Line integral with cross products

Question

I'm in AP Physics C, and some of the topics in the electricity and magnetism portion use multivariable or vector calculus. Since it's a physics class, the math always simplifies to simple calculus or geometry and you don't actually need to do vector calculus. However, I was curious about the math so I started teaching myself some multivariable calculus, and found out that, for instance, Gauss's Law: $$\oint\vec{E}\cdot\vec{dA} = \frac{Q_{enc}}{\varepsilon_{0}}$$ really uses a surface integral and that the formula for calculating the potential difference along a curve C $$\Delta V = - \int_{C}\vec{E}\cdot\vec{dr}$$ involves a line integral. Both of these integrals eventually evaluate to a scalar. However, when we went into magnetism, I ran into two equations that seemingly involved line integrals, but involved the integrand being crossed with a differential element, resulting in a vector answer.

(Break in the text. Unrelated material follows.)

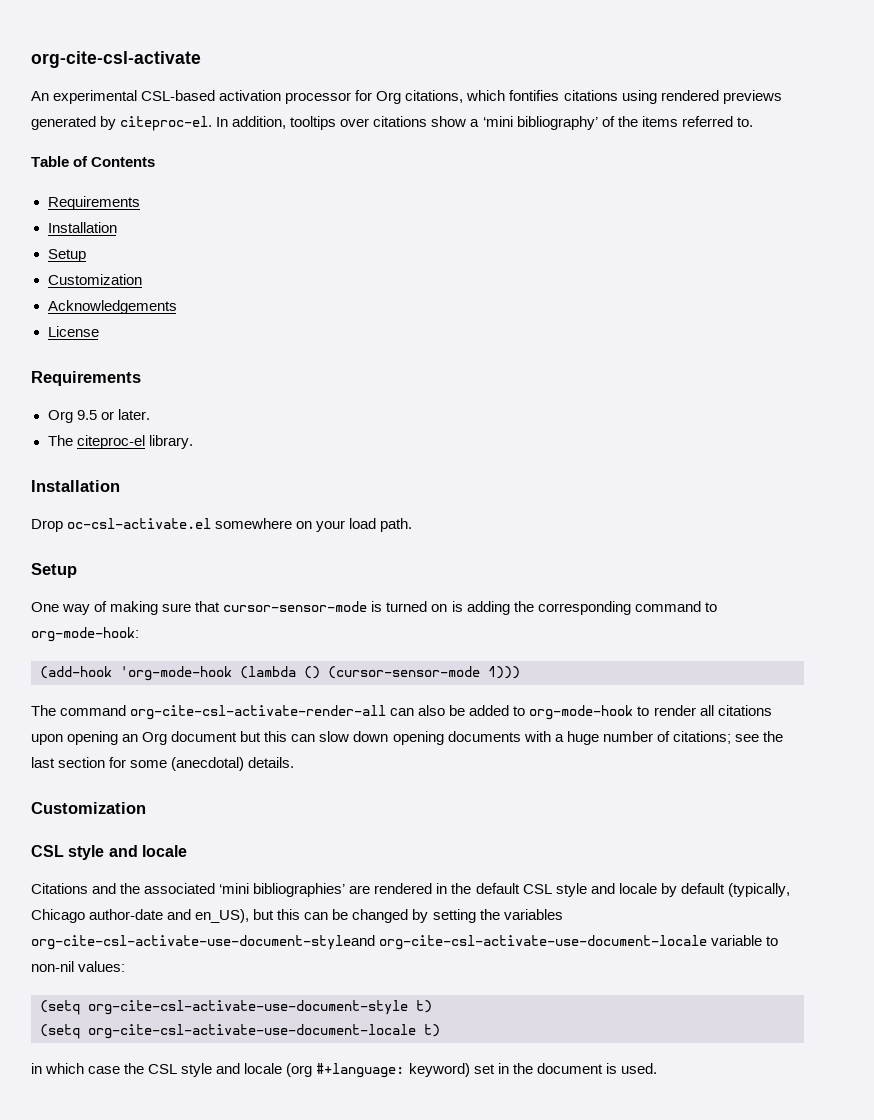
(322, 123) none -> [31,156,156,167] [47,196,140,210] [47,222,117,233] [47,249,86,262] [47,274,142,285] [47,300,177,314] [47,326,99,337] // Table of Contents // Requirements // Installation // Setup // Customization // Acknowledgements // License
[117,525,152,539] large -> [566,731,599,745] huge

These equations are the Biot-Savart Law for calculating the magnetic field at a point P due to a wire that lies along a curve C $$\vec{B_{p}} = \frac{\mu_{0}I}{4\pi}\int_{C}\frac{\vec{ds}\times\hat{r}}{\left| \vec{r}\right|^{2}}$$ and the equation for the magnetic force on a wire that lies along a curve C due to an external magnetic field $$\vec{F_{B}} = \int_{C}I \vec{dl} \times \vec{B}$$ So far, all of the line integrals I have seen involved the integrand (a vector field or multivariable function) dotted with a differential curve element, so are these integrals even line integrals in the first place? Could you link me to a resource that shows what they are called and defines a mathematically rigorous way to evaluate them? The only integrals I've seen so far that produce vector answers are integrals of space curves as the parameter varies from a to b, and the textbook I was using didn't do a very good job of explaining what their significance is.